Problem requirements> Pull the text from every one of the rows below and reproduce its lines unchanged, leaving the pictures out of your answer.

====== Data provided ======

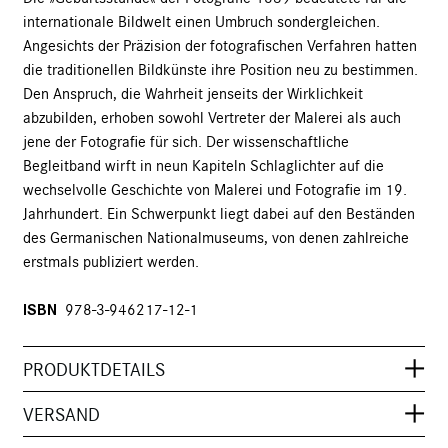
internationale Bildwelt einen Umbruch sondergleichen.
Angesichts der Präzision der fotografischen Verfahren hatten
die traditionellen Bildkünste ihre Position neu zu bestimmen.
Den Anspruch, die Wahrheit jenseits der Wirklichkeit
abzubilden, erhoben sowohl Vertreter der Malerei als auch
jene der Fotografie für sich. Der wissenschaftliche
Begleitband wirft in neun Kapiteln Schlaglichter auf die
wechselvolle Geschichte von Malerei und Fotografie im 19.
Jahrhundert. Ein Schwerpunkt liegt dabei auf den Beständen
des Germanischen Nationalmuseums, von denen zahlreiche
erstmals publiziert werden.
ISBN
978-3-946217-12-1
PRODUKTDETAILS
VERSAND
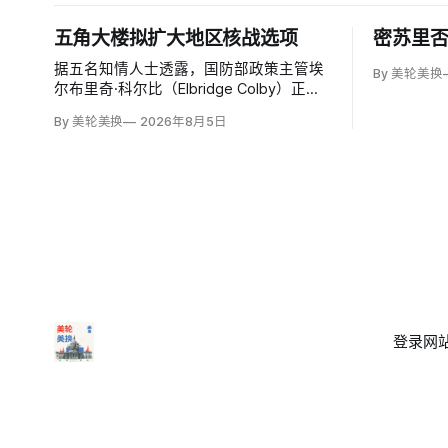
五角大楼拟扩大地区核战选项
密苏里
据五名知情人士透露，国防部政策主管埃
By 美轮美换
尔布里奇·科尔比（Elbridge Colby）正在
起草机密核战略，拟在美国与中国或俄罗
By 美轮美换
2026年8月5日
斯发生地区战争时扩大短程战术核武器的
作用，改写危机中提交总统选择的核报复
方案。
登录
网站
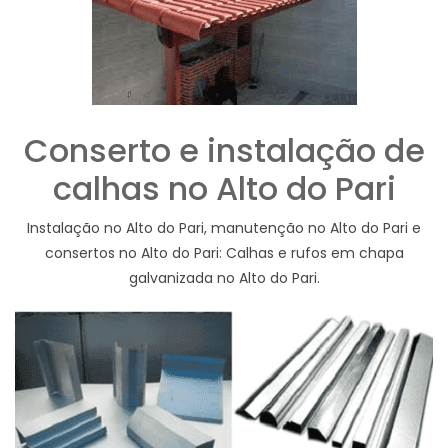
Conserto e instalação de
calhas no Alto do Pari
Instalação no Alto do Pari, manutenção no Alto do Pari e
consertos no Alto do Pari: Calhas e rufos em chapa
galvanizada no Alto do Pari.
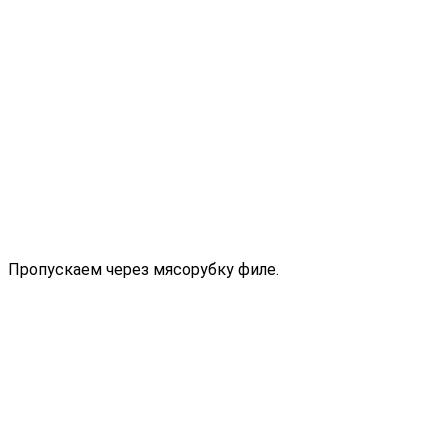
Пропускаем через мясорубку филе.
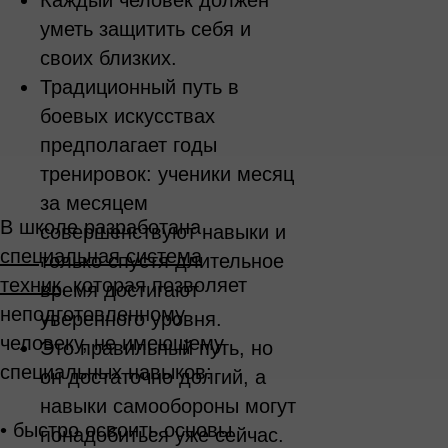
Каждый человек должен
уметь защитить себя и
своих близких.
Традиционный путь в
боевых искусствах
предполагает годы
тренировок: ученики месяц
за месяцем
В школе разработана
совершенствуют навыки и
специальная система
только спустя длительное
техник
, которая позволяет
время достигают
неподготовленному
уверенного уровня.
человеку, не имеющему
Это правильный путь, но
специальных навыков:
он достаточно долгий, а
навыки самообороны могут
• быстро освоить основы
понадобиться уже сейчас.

======

Answer to the exercise>
internationale Bildwelt einen Umbruch sondergleichen.
Angesichts der Präzision der fotografischen Verfahren hatten
die traditionellen Bildkünste ihre Position neu zu bestimmen.
Den Anspruch, die Wahrheit jenseits der Wirklichkeit
abzubilden, erhoben sowohl Vertreter der Malerei als auch
jene der Fotografie für sich. Der wissenschaftliche
Begleitband wirft in neun Kapiteln Schlaglichter auf die
wechselvolle Geschichte von Malerei und Fotografie im 19.
Jahrhundert. Ein Schwerpunkt liegt dabei auf den Beständen
des Germanischen Nationalmuseums, von denen zahlreiche
erstmals publiziert werden.
ISBN
978-3-946217-12-1
PRODUKTDETAILS
VERSAND
五角大楼拟扩大地区核战选项
密苏里
据五名知情人士透露，国防部政策主管埃
By 美轮美换
尔布里奇·科尔比（Elbridge Colby）正在
起草机密核战略，拟在美国与中国或俄罗
By 美轮美换
2026年8月5日
斯发生地区战争时扩大短程战术核武器的
作用，改写危机中提交总统选择的核报复
方案。
登录
网站
Conserto e instalação de
calhas no Alto do Pari
Instalação no Alto do Pari, manutenção no Alto do Pari e
consertos no Alto do Pari: Calhas e rufos em chapa
galvanizada no Alto do Pari.
Пропускаем через мясорубку филе.
Каждый человек должен
уметь защитить себя и
своих близких.
Традиционный путь в
боевых искусствах
предполагает годы
тренировок: ученики месяц
за месяцем
В школе разработана
совершенствуют навыки и
специальная система
только спустя длительное
техник
, которая позволяет
время достигают
неподготовленному
уверенного уровня.
человеку, не имеющему
Это правильный путь, но
специальных навыков:
он достаточно долгий, а
навыки самообороны могут
• быстро освоить основы
понадобиться уже сейчас.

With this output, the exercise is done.